Others see promise in the work that's already underway. "Vivek provided the federal community with a straightforward vision for streamlining the delivery of service improvements across the federal sector and a refreshing resolve to move federal agencies in that direction," Jerry Williams, CIO of the Department of Housing and Urban Development, said in an email. "His legacy of defining incremental improvements and managing project teams to meeting identified goals should and likely will continue due to the momentum that he has created."
Kundra's 25-point plan for federal IT reform, published in December, stands as one of the strongest sets of guideposts for change. Although he acknowledged that "there will always be more work to do," Department of Defense deputy CIO Rob Carey said in an email that the plan should help continue to propel federal agencies forward toward IT reform.
Department of Interior CIO Bernie Mazer said that the 25-point plan, along with several of Kundra's other key initiatives, have been institutionalized in a way that they have taken on a life of their own. "He's helped shape the ecology by which good ideas are able to distill themselves and spread across the U.S. government," Mazer said. "There's quite a bit of stickiness in the reforms Vivek has put in place. Many government agencies are continuing to execute on those things through measured, deliberate reviews of their progress."
The Department of Interior meets weekly with OMB to assess its reform progress and plans as part of the 25-point plan and has set up its own iStat project review sessions modeled on Kundra's TechStat sessions.

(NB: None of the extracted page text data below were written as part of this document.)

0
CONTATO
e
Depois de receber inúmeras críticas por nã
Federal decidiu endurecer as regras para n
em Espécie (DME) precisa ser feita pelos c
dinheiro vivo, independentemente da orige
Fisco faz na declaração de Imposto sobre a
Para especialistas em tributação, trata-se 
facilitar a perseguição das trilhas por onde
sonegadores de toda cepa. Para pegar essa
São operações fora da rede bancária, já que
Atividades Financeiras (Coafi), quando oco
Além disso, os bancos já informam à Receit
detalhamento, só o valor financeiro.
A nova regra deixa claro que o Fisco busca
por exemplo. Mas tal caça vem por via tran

As co-chair of the federal Data Center Consolidation Initiative, meanwhile, Mazer is currently mapping out the next 18 months of schedules and milestones for data center consolidation and optimization across the federal government.

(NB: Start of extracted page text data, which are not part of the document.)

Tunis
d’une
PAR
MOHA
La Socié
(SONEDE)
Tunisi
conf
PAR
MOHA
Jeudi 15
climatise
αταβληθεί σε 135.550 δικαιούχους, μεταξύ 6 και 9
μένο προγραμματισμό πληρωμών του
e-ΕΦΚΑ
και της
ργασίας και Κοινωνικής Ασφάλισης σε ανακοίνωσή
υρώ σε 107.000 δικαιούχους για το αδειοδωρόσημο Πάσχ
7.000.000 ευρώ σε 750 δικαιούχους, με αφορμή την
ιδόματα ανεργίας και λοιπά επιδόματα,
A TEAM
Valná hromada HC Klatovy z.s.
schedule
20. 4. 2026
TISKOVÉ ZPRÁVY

While Congress has presented Kundra with various roadblocks, things have been looking up on a few fronts in recent weeks. A draft House appropriations bill released this week would increase transparency funding slightly over its slashed 2011 levels, and frequent Obama administration critic Rep. Darrell Issa earlier this week introduced legislation to digitally track federal spending, saying that he was "on the same page" with the administration's transparency goals.
Sen. Tom Carper, D-Del., used Kundra's pending departure as a rallying cry to push bipartisan IT reform legislation through Congress. Carper has been an aggressive force in Congress for federal IT reform, recently introducing bipartisan legislation to give the IT Dashboard the backing of U.S. Code.
"Although Vivek is moving on to new challenges, the work he championed over the last two and half years remains and we must continue to be vigilant in our efforts to get better technology results for taxpayers' money," Carper said in a statement. Kundra's office had been working closely with Congress behind the scenes in recent months. Now, it will be up to his successor to carry that work forward.
It's unclear at this point where Kundra's successor will come from. Strong IT leaders abound inside and outside federal government. Kundra brought an outsider's perspective that allowed him to look at things with a fresh view, said Unisys' Puvvada. However, the next federal CIO will not only need his or her own vision, but will need to implement plans already on the table. Kundra's shoes will be hard to fill.
Note: Story was changed on 6/17 to correct day of White House announcement.